The most common part of the body for breast cancer to travel to is bone. When breast cancer is in the bones we say the person has bone metastases .The diagnosis is usually made when the person complains of bone pain and tenderness.
In most cases the diagnosis is straightforward, however sometimes it can be difficult if the person has other bone and joint problems such as a degenerative disease, inflammatory joint conditions or previous bone injuries that cause them ongoing pain. There are many different radiological tests that are used to detect and determine the extent of bone metastases. These include plain X-rays, CT, MRI and bone scans.
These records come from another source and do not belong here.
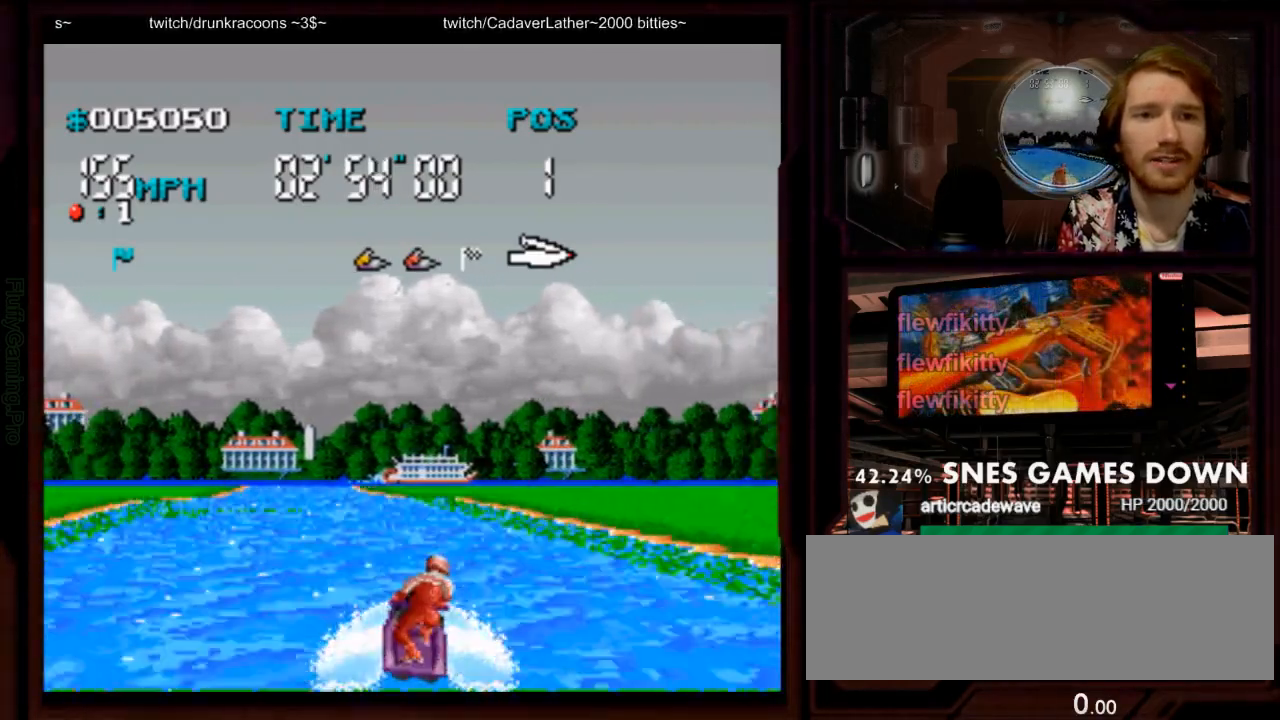
{"dt_ms": 1000, "buttons": ["A"], "events": [[17, "DPAD_LEFT", "down"], [183, "DPAD_LEFT", "up"], [383, "Y", "down"], [517, "Y", "up"], [583, "B", "down"], [600, "DPAD_LEFT", "down"], [700, "B", "up"], [750, "A", "up"], [883, "DPAD_LEFT", "up"], [917, "A", "down"]]}
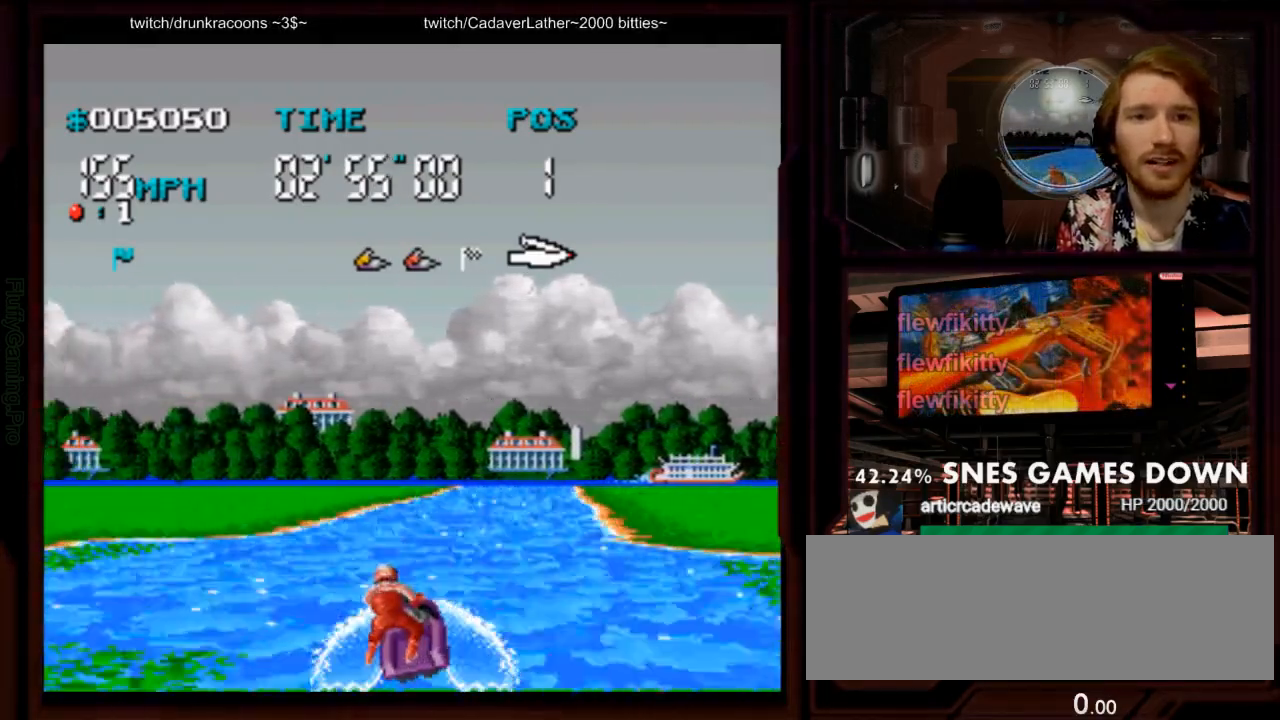
{"dt_ms": 500, "buttons": ["A"], "events": [[133, "DPAD_RIGHT", "down"], [333, "DPAD_RIGHT", "up"]]}
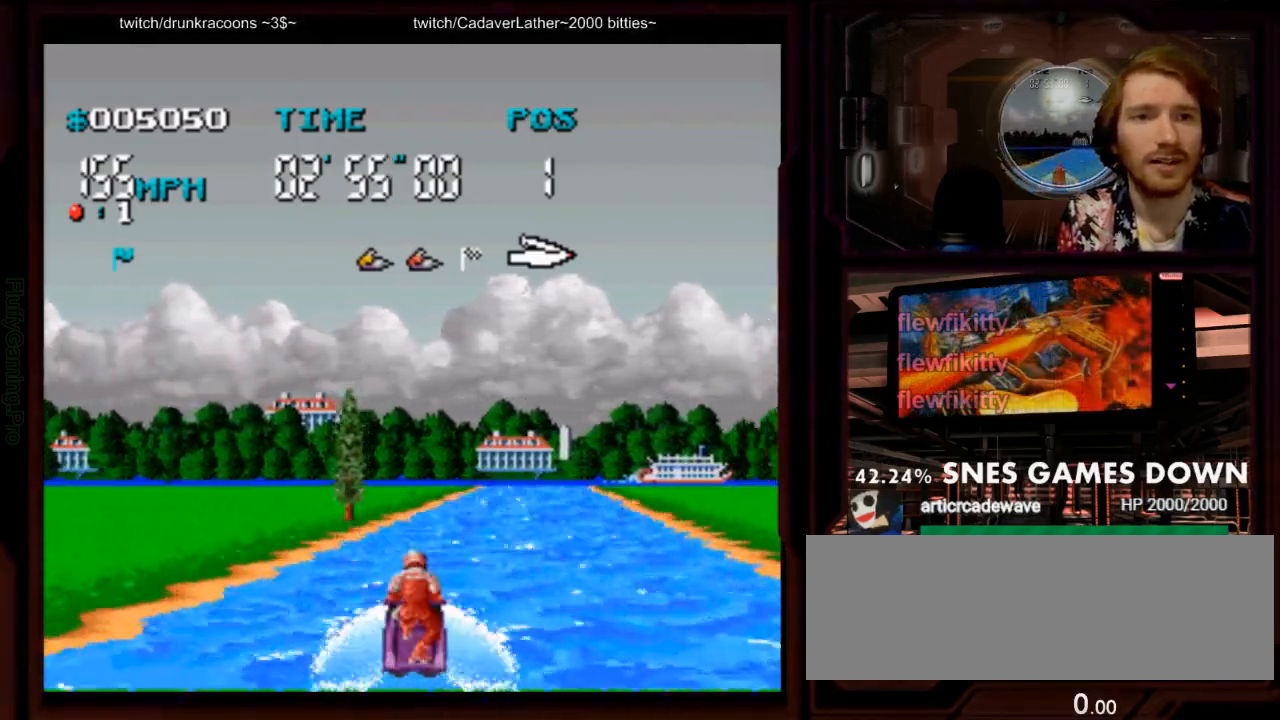
{"dt_ms": 500, "buttons": ["A"], "events": [[83, "DPAD_RIGHT", "down"], [283, "DPAD_RIGHT", "up"]]}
Treatment options for bone metastases
Bone metastases can cause a number of problems such as fractures, bone pain, pressure on nerves and in some cases levels of calcium in the person’s blood can increase and make them feel unwell. Thankfully there are many excellent treatment options. Medical oncologists can prescribe bone modifying agents. These are drugs typically used to treat osteoporosis and they have resulted in a dramatic reduction in the number of skeletal complications seen in people with bone metastases.
They are also associated with improvements in bone pain and quality of life. Treatment with these drugs can cause blood levels of calcium to fall so patients need to take regular calcium and vitamin D supplements to prevent this.
Another important side effect associated with these drugs is a condition called osteonecrosis of the jaw. In order to minimise the risk of ONJ a dental review before starting bone modifying drugs is advised.
Maintaining quality of life and mobility
For painful bone metastases a single dose of radiation is often very effective and in some cases orthopaedic surgeons can stabilise or insert pins into bones that have become unstable as a result of the bone metastases. Palliative care specialists are also crucial in making sure pain is not a problem and this is essential to maintain quality of life, and mobility.
For postmenopausal women with a history of breast cancer that has been fully removed, bone modifying drugs i.e. osteoporosis drugs can be prescribed to reduce the risk of their cancer coming back in their bones. Often these women are taking hormonal treatments that can cause a reduction in their bone density so giving them an osteoporosis drug can have two benefits. Firstly, it can improve their bone density, and secondly it can reduce their risk of breast cancer reoccurring in their bones.